If you are on the livestock side of the animal health business, you might be getting tired of reading about African Swine Fever in China. But you shouldn’t be tired yet of thinking about its impact. In a decade or so, we will look back at this disease outbreak in the largest swine-producing country in the world as causing real disruption in the animal health industry. Here are just three things we see unfolding.

• China wants to be self-sufficient in pork production. They won’t be in ten years and never will be. They will still be importing pork from low-cost countries with better meat quality perceptions – but China will dictate how those pigs are produced.

• China’s small to medium sized producers, especially those near cities, will disappear and will be replaced by huge, integrated, single-site production units and slaughter facilities. And they will use as much artificial intelligence as possible, all done in the name of biosecurity and efficiency. Very few decision-makers will control how pork reaches the Chinese table. These will be important people to animal health companies.

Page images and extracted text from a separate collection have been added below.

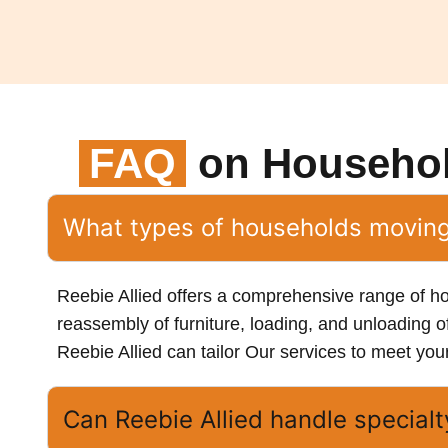
FAQ
on Househo
What types of households moving 
Reebie Allied offers a comprehensive range of h
reassembly of furniture, loading, and unloading o
Reebie Allied can tailor Our services to meet you
Can Reebie Allied handle special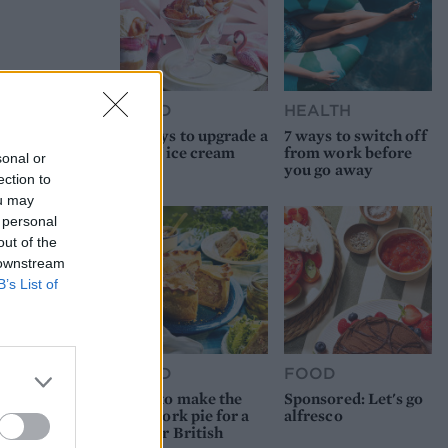
FOOD
HEALTH
10 ways to upgrade a
7 ways to switch off
tub of ice cream
from work before
sonal or
you go away
ection to
ou may
 personal
out of the
 downstream
B’s List of
FOOD
FOOD
How to make the
Sponsored: Let's go
best pork pie for a
alfresco
proper British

• The countries bordering China will discover that their pigs have ASF. The US will have cases of ASF – brought over on an airplane or a ship. This is a hardy virus. Animal health companies with biological R&D programs will have vaccines in the field, but none will be 100% effective. Every pig will be vaccinated because the risk of infection will always be there.

Later this summer, most companies will start on their budgets for 2020 and their longer-range strategic plan. Strategic plan discussions that I was involved in about used to focus on how fast the Chinese pork production industry would consolidate or how we would manage through the viral disease of the day, like PED (porcine epidemic diarrhea) or CSF (classical swine fever). ASF will be in the plans of everyone involved in protein production for a while and for good, global reasons. This level of disruption certainly means opportunity – just need to think.